The great, sunswept crowd that paid six dollars a head hadn’t expected anything like this. The customers had come for the show, the spectacle, the pageant of youth that always is about as thrilling as anything in American sports. They had thought to get their money’s worth out of just being there; out of seeing the magnificent parade these kids always bring off superbly before the game; out of the shiver that scampers along the spine when the colors are brought to midfield and the band plays the national anthem and the packed stands are a frozen block of color, with the bright blue-gray of the Army on one side and the shimmering white of Navy caps on the other.

They figured to get a chuckle out of the kids’ musty nonsense. And of course they did. There was a Navy dreadnought that rolled around the cinder track and shot off cannon and went down in flames. There was a huge papier mâché goat and a huge papier mâché mule. There were signs in the Navy stands: “Gallup Picks Army” (to which the Army stands replied with a cheer: “Gallup, Gallup, Gallup!”) and a sly reference to the difference between Army and Navy schedules: “When do you play Vassar?” (“Vassar, Vassar, Vassar!”) and then after the Navy scored first: “Send in Alan Ladd”; (no response to this).

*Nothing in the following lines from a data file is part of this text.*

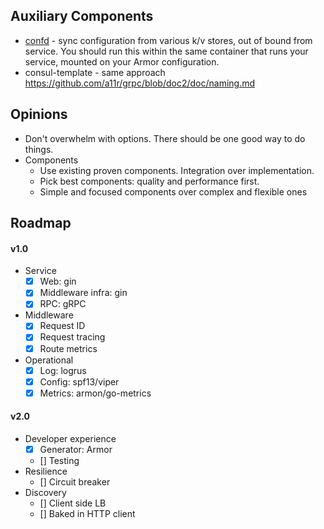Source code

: 
## Auxiliary Components

* [confd](https://github.com/kelseyhightower/confd) - sync configuration from various k/v stores, out of bound from service.
  You should run this within the same container that runs your service, mounted on your Armor configuration.
* consul-template - same approach
https://github.com/a11r/grpc/blob/doc2/doc/naming.md

## Opinions

- Don't overwhelm with options. There should be one good way to do things.
- Components
  - Use existing proven components. Integration over implementation.
  - Pick best components: quality and performance first.
  - Simple and focused components over complex and flexible ones

## Roadmap

#### v1.0
- Service
  - [x] Web: gin
  - [x] Middleware infra: gin
  - [x] RPC: gRPC
- Middleware
  - [x] Request ID
  - [x] Request tracing
  - [x] Route metrics
- Operational
  - [x] Log: logrus
  - [x] Config: spf13/viper
  - [x] Metrics: armon/go-metrics

#### v2.0
- Developer experience
  - [x] Generator: Armor
  - [] Testing
- Resilience
  - [] Circuit breaker
- Discovery
  - [] Client side LB
  - [] Baked in HTTP client


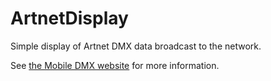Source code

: # ArtnetDisplay
Simple display of Artnet DMX data broadcast to the network.

See [the Mobile DMX website](http://mobiledmx.com) for more information.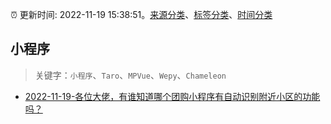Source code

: :alarm_clock: 更新时间: 2022-11-19 15:38:51。[来源分类](../README.md)、[标签分类](../TAGS.md)、[时间分类](../TIMELINE.md)

## 小程序


> 关键字：`小程序`、`Taro`、`MPVue`、`Wepy`、`Chameleon`



- [2022-11-19-各位大佬，有谁知道哪个团购小程序有自动识别附近小区的功能吗？](https://www.v2ex.com/t/896485) 
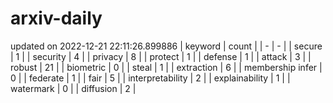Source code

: # arxiv-daily
updated on 2022-12-21 22:11:26.899886
| keyword | count |
| - | - |
| secure | 1 |
| security | 4 |
| privacy | 8 |
| protect | 1 |
| defense | 1 |
| attack | 3 |
| robust | 21 |
| biometric | 0 |
| steal | 1 |
| extraction | 6 |
| membership infer | 0 |
| federate | 1 |
| fair | 5 |
| interpretability | 2 |
| explainability | 1 |
| watermark | 0 |
| diffusion | 2 |
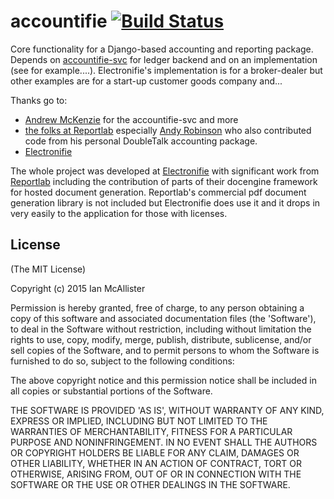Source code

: # accountifie [![Build Status](https://travis-ci.org/electronifie/accountifie.svg?branch=master)](https://travis-ci.org/electronifie/accountifie)

Core functionality for a Django-based accounting and reporting package.
Depends on [accountifie-svc](https://github.com/electronifie/accountifie-svc/) for ledger backend and on an implementation (see for example....).
Electronifie's implementation is for a broker-dealer but other examples are for a start-up customer goods company and...


Thanks go to:

- [Andrew McKenzie](https://github.com/andrewpmckenzie) for the accountifie-svc and more
- [the folks at Reportlab](http://www.reportlab.com) especially [Andy Robinson](https://github.com/captainrobbo) who also contributed code from his personal DoubleTalk accounting package.
- [Electronifie](http://www.electronifie.com)

The whole project was developed at [Electronifie](http://www.electronifie.com) with significant work from [Reportlab](http://www.reportlab.com) including the contribution of parts of their docengine framework for hosted document generation. Reportlab's commercial pdf document generation library is not included but Electronifie does use it and it drops in very easily to the application for those with licenses.

## License

(The MIT License)

Copyright (c) 2015 Ian McAllister

Permission is hereby granted, free of charge, to any person obtaining a copy of this software and associated documentation files (the 'Software'), to deal in the Software without restriction, including without limitation the rights to use, copy, modify, merge, publish, distribute, sublicense, and/or sell copies of the Software, and to permit persons to whom the Software is furnished to do so, subject to the following conditions:

The above copyright notice and this permission notice shall be included in all copies or substantial portions of the Software.

THE SOFTWARE IS PROVIDED 'AS IS', WITHOUT WARRANTY OF ANY KIND, EXPRESS OR IMPLIED, INCLUDING BUT NOT LIMITED TO THE WARRANTIES OF MERCHANTABILITY, FITNESS FOR A PARTICULAR PURPOSE AND NONINFRINGEMENT. IN NO EVENT SHALL THE AUTHORS OR COPYRIGHT HOLDERS BE LIABLE FOR ANY CLAIM, DAMAGES OR OTHER LIABILITY, WHETHER IN AN ACTION OF CONTRACT, TORT OR OTHERWISE, ARISING FROM, OUT OF OR IN CONNECTION WITH THE SOFTWARE OR THE USE OR OTHER DEALINGS IN THE SOFTWARE.
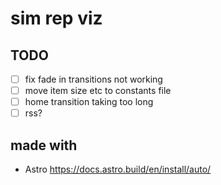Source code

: # sim rep viz

## TODO

- [ ] fix fade in transitions not working
- [ ] move item size etc to constants file
- [ ] home transition taking too long
- [ ] rss?

## made with

- Astro https://docs.astro.build/en/install/auto/
<!-- - tailwind -->
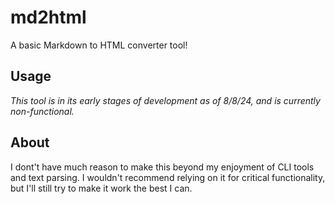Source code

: # md2html

A basic Markdown to HTML converter tool!

## Usage

*This tool is in its early stages of development as of 8/8/24, and is currently non-functional.*

## About

I dont't have much reason to make this beyond my enjoyment of CLI tools and text parsing. I wouldn't recommend relying on it for critical functionality, but I'll still try to make it work the best I can.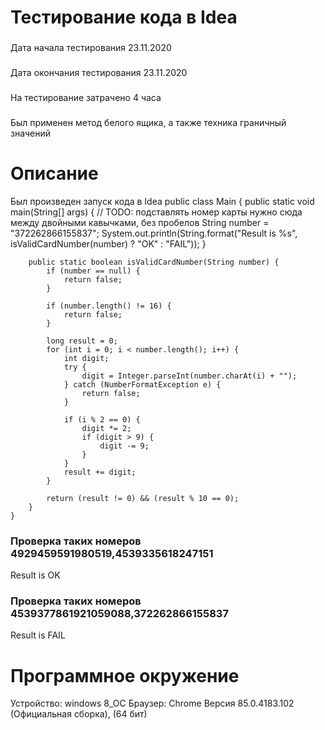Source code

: # **Тестирование кода в Idea**
### 
Дата начала тестирования 23.11.2020
###
 Дата окончания тестирования 23.11.2020
### 
На тестирование затрачено 4 часа 
###
 Был применен метод белого ящика, а также техника граничный значений
# **Описание**
Был произведен запуск кода в Idea
 public class Main {
        public static void main(String[] args) {
            // TODO: подставлять номер карты нужно сюда между двойными кавычками, без пробелов
            String number = "372262866155837";
            System.out.println(String.format("Result is %s", isValidCardNumber(number) ? "OK" : "FAIL"));
        }

        public static boolean isValidCardNumber(String number) {
            if (number == null) {
                return false;
            }

            if (number.length() != 16) {
                return false;
            }

            long result = 0;
            for (int i = 0; i < number.length(); i++) {
                int digit;
                try {
                    digit = Integer.parseInt(number.charAt(i) + "");
                } catch (NumberFormatException e) {
                    return false;
                }

                if (i % 2 == 0) {
                    digit *= 2;
                    if (digit > 9) {
                        digit -= 9;
                    }
                }
                result += digit;
            }

            return (result != 0) && (result % 10 == 0);
        }
    } 



### Проверка таких номеров 4929459591980519,4539335618247151
 Result is OK
### Проверка таких номеров 4539377861921059088,372262866155837
Result is FAIL

# **Программное окружение**
Устройство: windows 8_OC
Браузер: Chrome Версия 85.0.4183.102 (Официальная сборка), (64 бит)
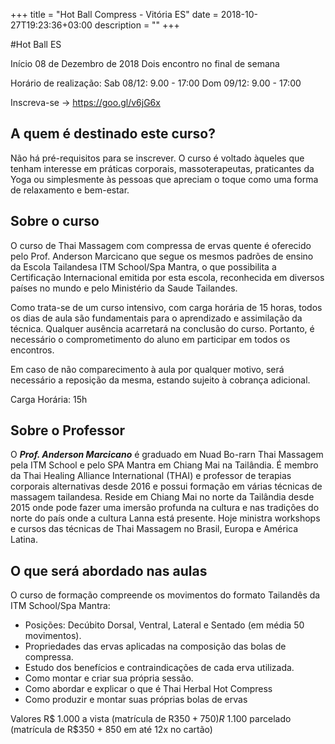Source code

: +++
title = "Hot Ball Compress - Vitória ES"
date = 2018-10-27T19:23:36+03:00
description = ""
+++

#Hot Ball ES

Início 08 de Dezembro de 2018
Dois encontro no final de semana

Horário de realização:
Sab 08/12: 9.00 - 17:00
Dom 09/12: 9.00 - 17:00

Inscreva-se ->  https://goo.gl/v6jG6x


## A quem é destinado este curso?

Não há pré-requisitos para se inscrever. O curso é voltado àqueles que tenham interesse em práticas corporais, massoterapeutas, praticantes da Yoga ou simplesmente às pessoas que apreciam o toque como uma forma de relaxamento e bem-estar.


## Sobre o curso

O curso de Thai Massagem com compressa de ervas quente é oferecido pelo Prof. Anderson Marcicano que segue os mesmos padrões de ensino da Escola Tailandesa ITM School/Spa Mantra, o que possibilita a Certificação Internacional emitida por esta escola, reconhecida em diversos países no mundo e pelo Ministério da Saude Tailandes.

Como trata-se de um curso intensivo, com carga horária de 15 horas, todos os dias de aula são fundamentais para o aprendizado e assimilação da técnica. Qualquer ausência acarretará na conclusão do curso. Portanto, é necessário o comprometimento do aluno em participar em todos os encontros.

Em caso de não comparecimento à aula por qualquer motivo, será necessário a reposição da mesma, estando sujeito à cobrança adicional.

Carga Horária: 15h


## Sobre o Professor

O ***Prof. Anderson Marcicano*** é graduado em Nuad Bo-rarn Thai Massagem pela ITM School e pelo SPA Mantra em Chiang Mai na Tailândia.
É membro da Thai Healing Alliance International (THAI) e professor de terapias corporais alternativas desde 2016 e possui formação em várias técnicas de massagem tailandesa. 
Reside em Chiang Mai no norte da Tailândia desde 2015 onde pode fazer uma imersão profunda na cultura e nas tradições do norte do país onde a cultura Lanna está presente. Hoje ministra workshops e cursos das técnicas de Thai Massagem no Brasil, Europa e América Latina.


## O que será abordado nas aulas

O curso de formação compreende os movimentos do formato Tailandês da ITM School/Spa Mantra:

- Posições: Decúbito Dorsal, Ventral, Lateral e Sentado (em média 50 movimentos).
- Propriedades das ervas aplicadas na composição das bolas de compressa.
- Estudo dos benefícios e contraindicações de cada erva utilizada.
- Como montar e criar sua própria sessão.
- Como abordar e explicar o que é Thai Herbal Hot Compress
- Como produzir e montar suas próprias bolas de ervas

Valores
R$ 1.000 a vista (matrícula de R$350 + 750)
R$ 1.100 parcelado (matrícula de R$350 + 850 em até 12x no cartão)



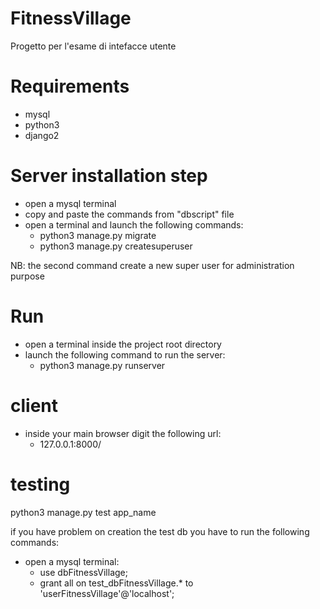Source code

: # FitnessVillage
Progetto per l'esame di intefacce utente

# Requirements
 - mysql
 - python3
 - django2

# Server installation step
 - open a mysql terminal
 - copy and paste the commands from "dbscript" file
 - open a terminal and launch the following commands:
	- python3 manage.py migrate
	- python3 manage.py createsuperuser 
	
NB: the second command create a new super user for administration purpose

# Run 
 - open a terminal inside the project root directory
 - launch the following command to run the server:
	- python3 manage.py runserver

# client 
 - inside your main browser digit the following url:
	- 127.0.0.1:8000/ 
 
 # testing
 python3 manage.py test app_name
 
 if you have problem on creation the test db you have to run the following commands: 
 - open a mysql terminal:
    - use dbFitnessVillage;
    - grant all on test_dbFitnessVillage.* to 'userFitnessVillage'@'localhost';

 
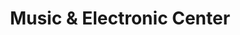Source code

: ---
title: "Music & Electronic Center"
url: /luebben-spreewald/music-und-electronic-center/
shop: Musik
---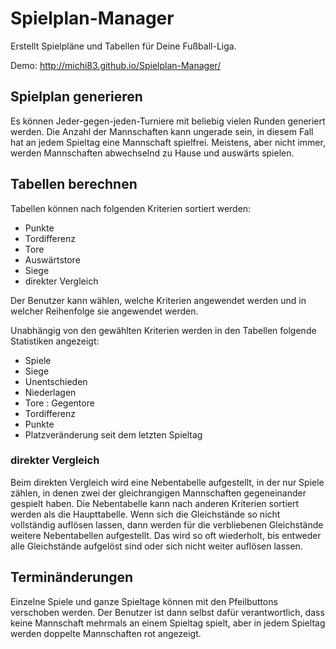# Spielplan-Manager
Erstellt Spielpläne und Tabellen für Deine Fußball-Liga.

Demo: http://michi83.github.io/Spielplan-Manager/

## Spielplan generieren
Es können Jeder-gegen-jeden-Turniere mit beliebig vielen Runden generiert werden. Die Anzahl der Mannschaften kann ungerade sein, in diesem Fall hat an jedem Spieltag eine Mannschaft spielfrei. Meistens, aber nicht immer, werden Mannschaften abwechselnd zu Hause und auswärts spielen.

## Tabellen berechnen
Tabellen können nach folgenden Kriterien sortiert werden:
* Punkte
* Tordifferenz
* Tore
* Auswärtstore
* Siege
* direkter Vergleich

Der Benutzer kann wählen, welche Kriterien angewendet werden und in welcher Reihenfolge sie angewendet werden.

Unabhängig von den gewählten Kriterien werden in den Tabellen folgende Statistiken angezeigt:
* Spiele
* Siege
* Unentschieden
* Niederlagen
* Tore : Gegentore
* Tordifferenz
* Punkte
* Platzveränderung seit dem letzten Spieltag

### direkter Vergleich
Beim direkten Vergleich wird eine Nebentabelle aufgestellt, in der nur Spiele zählen, in denen zwei der gleichrangigen Mannschaften gegeneinander gespielt haben. Die Nebentabelle kann nach anderen Kriterien sortiert werden als die Haupttabelle. Wenn sich die Gleichstände so nicht vollständig auflösen lassen, dann werden für die verbliebenen Gleichstände weitere Nebentabellen aufgestellt. Das wird so oft wiederholt, bis entweder alle Gleichstände aufgelöst sind oder sich nicht weiter auflösen lassen.

## Terminänderungen
Einzelne Spiele und ganze Spieltage können mit den Pfeilbuttons verschoben werden. Der Benutzer ist dann selbst dafür verantwortlich, dass keine Mannschaft mehrmals an einem Spieltag spielt, aber in jedem Spieltag werden doppelte Mannschaften rot angezeigt.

But nobody expected a ball game, except the few people who bore in mind an old, old truth which the game restated dramatically. That is, that there never can be between undergraduate football teams of the same league a gap in ability too great to be bridged by spirit alone. Navy proved that beyond remotest doubt, and the guy who did most to prove it was a fellow playing on spirit and very little else. Bill Hawkins, ill a long while this season with a blood disorder that doctors call acute infectious mononucleosis, was entirely out of action for three weeks in midseason. Without preparation, he came back to play against Michigan on November 6. Then he played three minutes against Columbia and was hurt November 13. Since then he hadn’t a minute of physical contact until today.

But today he was a bull, and a mad bull into the bargain. He ran the ball fourteen times and made fifty important yards. He scored two touchdowns. He backed up the line, his blocking was like a crime of passion, and he played almost all afternoon.

It wasn’t exactly a football game, it was an exhibition of pure, unbridled fury on both sides for both sides persistently moved the ball against incredibly savage resistance. It was, altogether, as good a thing as could possibly happen to football.

Thirty-two Navy players got into the game, which means—if there is such a thing as justice—that the Navy added thirty-two full admirals today. For the guys down there on the field today were officer material, as ever was. It goes without saying that there are more than thirty-two full admirals in Philadelphia tonight.